DALLAS - Brent Brown goes to the wall for the future of West Dallas - the wall in his office covered in maps.
As director of CityDesign Studio at Dallas City Hall, he points to updated maps that layout the plan for this long-neglected area.
Along the widened Singleton Boulevard, Brown points to recent progress such as buildings with fresh paint, a new graphics arts business, and where Trinity Groves, a 13-acre restaurant complex, opens this year.
"There'll be a broad mix of restaurants, you know, really for everybody," Brown said. "Not just higher end, you know, so that offers opportunities for everyone to come and enjoy."
Development follows transportation.
To steer excessive growth from encroaching on the neighborhood, the city wants to connect Singleton to Commerce Street by extending three north/south streets that are dead ends now.

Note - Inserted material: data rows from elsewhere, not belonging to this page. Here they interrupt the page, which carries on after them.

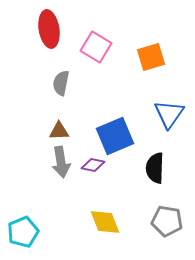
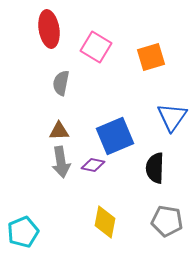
blue triangle: moved 3 px right, 3 px down
yellow diamond: rotated 32 degrees clockwise
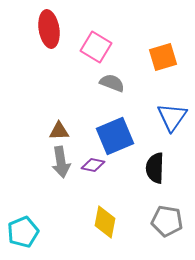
orange square: moved 12 px right
gray semicircle: moved 51 px right; rotated 100 degrees clockwise
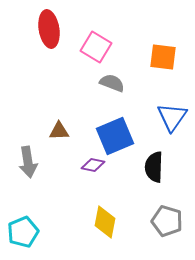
orange square: rotated 24 degrees clockwise
gray arrow: moved 33 px left
black semicircle: moved 1 px left, 1 px up
gray pentagon: rotated 8 degrees clockwise
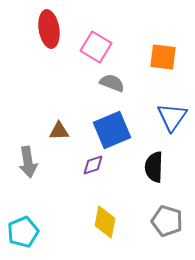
blue square: moved 3 px left, 6 px up
purple diamond: rotated 30 degrees counterclockwise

"And then let's concentrate the density here, which begins to move it away from the sitting neighborhood, [and] creates buffers where you can step down that development," Brown said. "It becomes more modest - two, three, four stories adjacent to a neighborhood."
Residents in the La Bajada area to the north worry developers and new construction could ruin their working class neighborhood. So the city council slapped on a height limit.
"You can still do a two-story home, but you couldn't build a three-story home," Brown said. "And you also couldn't begin to aggregate land where you would want to then change the zoning to be much higher density."
Although all the excitement is new, the city said the development will be gradual and it could take up to 30 years to fill in the area.